Cuando el presidente Macron y el rey de Marruecos han sido espiados es evidente que no se libra nadie. Casi nadie, para salvar el posible porcentaje de error. El presidente francés ha cambiado de número a uno de los cuatro teléfonos móviles de los que dispone, según dicen. Tan indefenso se sentía. Era uno de los 50.000 objetivos del escándalo recién destapado, el caso Pegasus. Se trata de un programa informático de espionaje que no necesita ninguna acción positiva por parte del del usuario “infectado” sino que se introduce en los teléfonos -de cualquier marca- y puede espiar todos los contenidos del teléfono y dar información de su localización así como controlar su cámara y su micrófono. Los israelíes estaban detrás de todo con una empresa de la que nadie quiere dar ningún dato relevante, salvo que sólo trabaja para gobiernos. Los más afectados han sido los países que forman parte del proyecto de reordenación de las relaciones entre EE.UU., Israel y una parte del mundo árabe, -Plan Abraham-, dispuestos a beneficiarse de las complacencias norteamericanas y de la tecnología israelí. Pero las réplicas han implicado a otros gobiernos. En el Mexico del anterior presidente Peña Nieto, en la Hungría de Viktor Orbán y otros. La intencionalidad, en todos los casos, es la misma: conocer los movimientos de los críticos con el poder establecido.
No es muy diferente a lo que el gobierno norteamericano hizo con unas antenas en Dinamarca para espiar a los alemanes durante años. De Merkel abajo, casi todos fueron espiados.
El peligro no es sólo para los dirigentes. Es imposible paralizar el rastreo universal que realizan las tecnológicas sobre los ciudadanos. La privacidad está desaparecida. Las empresas saben todo de los usuarios de internet, vía móvil, tabletas u ordenadores. Les permite conocer gustos y gastos, tendencias e inclinaciones, amistades y preferencias. Uno de los periodistas húngaros espiados por su gobierno, Szabolcs Panyi, da una solución: “La única forma de evitar el espionaje es no tener una tarjeta SIM”. Es una solución de imposible cumplimiento para la gran mayoría de ciudadanos. Hay que disponer de teléfono para la actividad que exige nuestro mundo del estrés en la que todo el mundo mira el móvil. “La famosa sociedad de la comunicación ha devenido en aislamiento social. Las personas se han sometido a la dictadura del móvil” escribió Jesús Maíz.

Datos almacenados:

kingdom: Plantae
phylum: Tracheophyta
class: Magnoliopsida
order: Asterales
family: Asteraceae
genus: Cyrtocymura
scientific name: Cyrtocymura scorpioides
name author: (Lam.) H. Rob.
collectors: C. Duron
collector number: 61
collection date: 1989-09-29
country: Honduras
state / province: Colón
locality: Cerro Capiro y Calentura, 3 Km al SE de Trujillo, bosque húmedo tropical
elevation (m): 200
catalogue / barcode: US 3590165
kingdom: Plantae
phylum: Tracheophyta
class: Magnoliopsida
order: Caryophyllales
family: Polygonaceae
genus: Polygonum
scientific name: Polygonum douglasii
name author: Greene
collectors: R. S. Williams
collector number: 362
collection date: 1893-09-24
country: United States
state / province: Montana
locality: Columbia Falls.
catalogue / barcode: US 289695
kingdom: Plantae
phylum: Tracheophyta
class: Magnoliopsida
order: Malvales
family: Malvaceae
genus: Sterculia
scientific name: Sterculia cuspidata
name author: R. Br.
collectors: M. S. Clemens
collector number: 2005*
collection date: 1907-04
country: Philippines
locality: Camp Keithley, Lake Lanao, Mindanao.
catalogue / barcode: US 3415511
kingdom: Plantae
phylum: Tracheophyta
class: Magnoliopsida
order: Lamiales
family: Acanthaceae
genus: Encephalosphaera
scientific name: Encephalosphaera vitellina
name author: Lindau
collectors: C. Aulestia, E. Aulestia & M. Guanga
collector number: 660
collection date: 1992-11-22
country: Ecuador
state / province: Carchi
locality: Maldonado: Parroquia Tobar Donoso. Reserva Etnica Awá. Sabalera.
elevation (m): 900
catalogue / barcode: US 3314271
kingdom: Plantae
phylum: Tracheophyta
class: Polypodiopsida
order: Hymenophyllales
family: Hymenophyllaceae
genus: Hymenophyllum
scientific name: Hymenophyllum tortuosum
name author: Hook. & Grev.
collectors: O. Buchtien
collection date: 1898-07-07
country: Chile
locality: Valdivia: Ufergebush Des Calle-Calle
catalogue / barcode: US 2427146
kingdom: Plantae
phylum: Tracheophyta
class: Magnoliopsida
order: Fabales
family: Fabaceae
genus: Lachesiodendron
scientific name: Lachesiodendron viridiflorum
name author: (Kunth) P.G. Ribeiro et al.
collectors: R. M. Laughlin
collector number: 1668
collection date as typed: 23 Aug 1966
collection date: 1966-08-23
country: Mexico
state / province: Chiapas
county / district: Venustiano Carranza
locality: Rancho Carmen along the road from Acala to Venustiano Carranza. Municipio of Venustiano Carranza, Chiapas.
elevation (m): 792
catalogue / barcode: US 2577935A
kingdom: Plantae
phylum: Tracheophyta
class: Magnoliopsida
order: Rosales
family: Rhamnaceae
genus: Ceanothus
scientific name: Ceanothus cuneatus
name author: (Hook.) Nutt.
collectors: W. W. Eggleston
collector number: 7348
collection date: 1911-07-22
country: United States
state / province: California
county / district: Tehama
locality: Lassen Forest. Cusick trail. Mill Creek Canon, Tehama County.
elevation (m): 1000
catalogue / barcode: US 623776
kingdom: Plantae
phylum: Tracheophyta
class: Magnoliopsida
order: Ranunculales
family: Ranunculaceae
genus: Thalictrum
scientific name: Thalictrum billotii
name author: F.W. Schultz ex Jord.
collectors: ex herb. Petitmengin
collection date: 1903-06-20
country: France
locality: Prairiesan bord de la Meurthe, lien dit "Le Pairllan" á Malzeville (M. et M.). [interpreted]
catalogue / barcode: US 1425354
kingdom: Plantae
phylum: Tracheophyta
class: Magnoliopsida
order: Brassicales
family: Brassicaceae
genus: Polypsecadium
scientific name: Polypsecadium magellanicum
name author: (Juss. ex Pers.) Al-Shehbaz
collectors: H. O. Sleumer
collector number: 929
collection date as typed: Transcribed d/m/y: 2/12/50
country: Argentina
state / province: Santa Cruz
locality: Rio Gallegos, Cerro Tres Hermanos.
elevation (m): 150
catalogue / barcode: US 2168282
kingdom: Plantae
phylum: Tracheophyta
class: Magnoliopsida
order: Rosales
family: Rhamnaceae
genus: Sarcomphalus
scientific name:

### ACTIVIDADES PROPUESTAS
- a) Cambia "Dinamarca" por "Noruega" en el tramo del texto propuesto que va desde "No es muy diferente" hasta "todos fueron espiados.", y escribe ese tramo completo con el cambio hecho.
- b) Según el texto propuesto, ¿cuál es la única forma de evitar el espionaje que propone el periodista húngaro Szabolcs Panyi?
- c) Enumera todos los países que el texto propuesto menciona por su nombre.

### SOLUCIONES POR NÚMERO
- a)
No es muy diferente a lo que el gobierno norteamericano hizo con unas antenas en Noruega para espiar a los alemanes durante años. De Merkel abajo, casi todos fueron espiados.

- b) No tener una tarjeta SIM.

- c) Marruecos, EE.UU., Israel, Mexico, Hungría y Dinamarca.